## Instructions to follow
In the listing below, find each line with the string "type" and return it.

## Collected material
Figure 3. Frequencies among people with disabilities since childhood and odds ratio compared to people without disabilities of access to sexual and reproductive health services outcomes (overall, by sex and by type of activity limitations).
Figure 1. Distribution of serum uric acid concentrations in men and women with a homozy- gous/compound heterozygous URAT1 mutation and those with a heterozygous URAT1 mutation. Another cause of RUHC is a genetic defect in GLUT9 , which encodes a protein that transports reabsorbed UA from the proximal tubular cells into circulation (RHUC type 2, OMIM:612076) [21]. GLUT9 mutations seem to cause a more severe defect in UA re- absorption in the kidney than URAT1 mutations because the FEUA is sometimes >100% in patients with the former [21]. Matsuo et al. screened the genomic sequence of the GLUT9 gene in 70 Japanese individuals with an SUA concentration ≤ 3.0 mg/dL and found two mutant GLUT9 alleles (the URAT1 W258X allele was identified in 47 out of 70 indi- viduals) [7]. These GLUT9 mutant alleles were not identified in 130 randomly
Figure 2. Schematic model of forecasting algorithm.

## Response to the exercise
Figure 3. Frequencies among people with disabilities since childhood and odds ratio compared to people without disabilities of access to sexual and reproductive health services outcomes (overall, by sex and by type of activity limitations).
Figure 1. Distribution of serum uric acid concentrations in men and women with a homozy- gous/compound heterozygous URAT1 mutation and those with a heterozygous URAT1 mutation. Another cause of RUHC is a genetic defect in GLUT9 , which encodes a protein that transports reabsorbed UA from the proximal tubular cells into circulation (RHUC type 2, OMIM:612076) [21]. GLUT9 mutations seem to cause a more severe defect in UA re- absorption in the kidney than URAT1 mutations because the FEUA is sometimes >100% in patients with the former [21]. Matsuo et al. screened the genomic sequence of the GLUT9 gene in 70 Japanese individuals with an SUA concentration ≤ 3.0 mg/dL and found two mutant GLUT9 alleles (the URAT1 W258X allele was identified in 47 out of 70 indi- viduals) [7]. These GLUT9 mutant alleles were not identified in 130 randomly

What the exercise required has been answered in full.